What to work on:
Count the lines in the records below that contain the word "shown", treating uppercase and lowercase as different. Reply with the number alone.

Data to use:
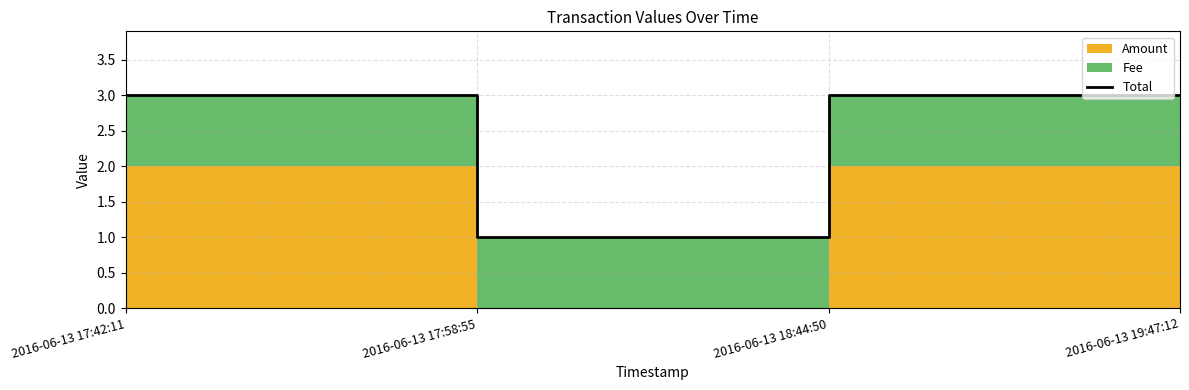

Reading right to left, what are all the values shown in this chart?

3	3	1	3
* * *
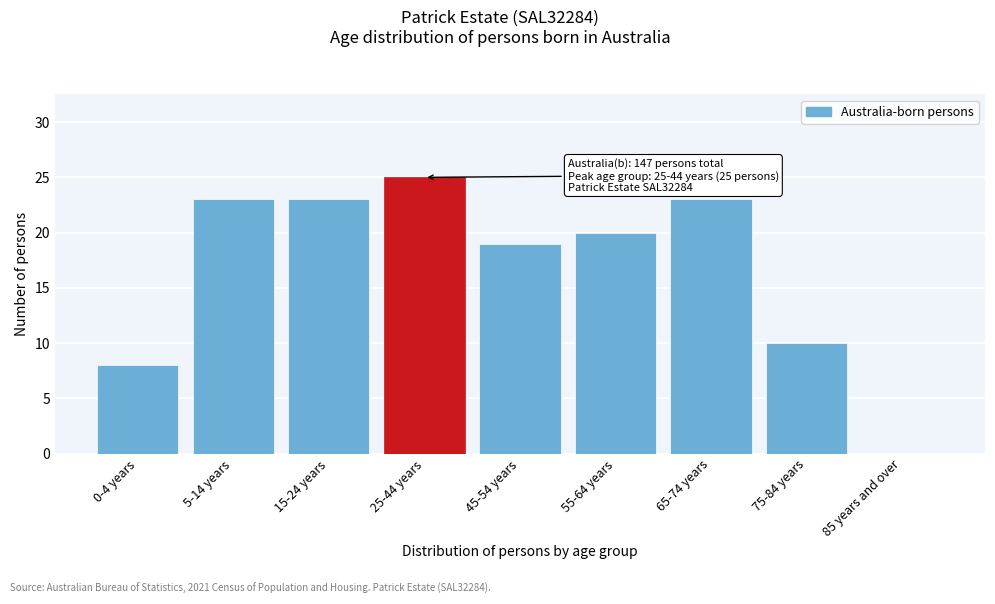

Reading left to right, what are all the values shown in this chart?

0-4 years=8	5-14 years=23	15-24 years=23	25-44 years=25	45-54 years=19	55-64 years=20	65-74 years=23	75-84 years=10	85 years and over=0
==
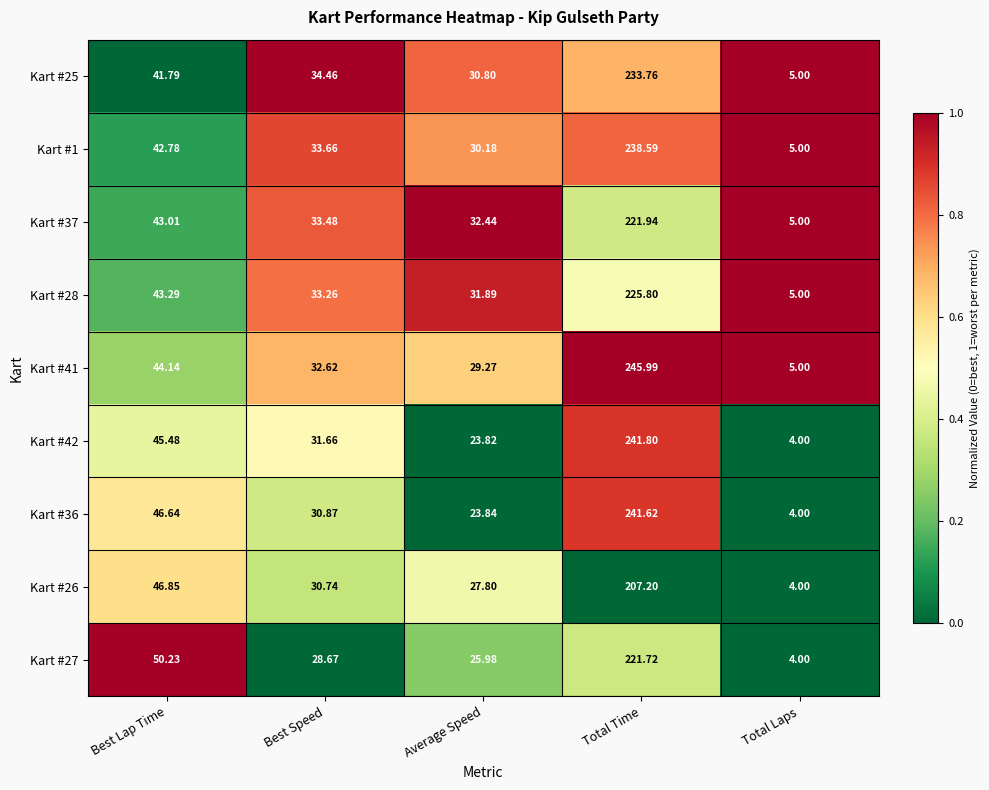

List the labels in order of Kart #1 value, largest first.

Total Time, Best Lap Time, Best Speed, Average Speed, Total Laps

Output of the exercise:
2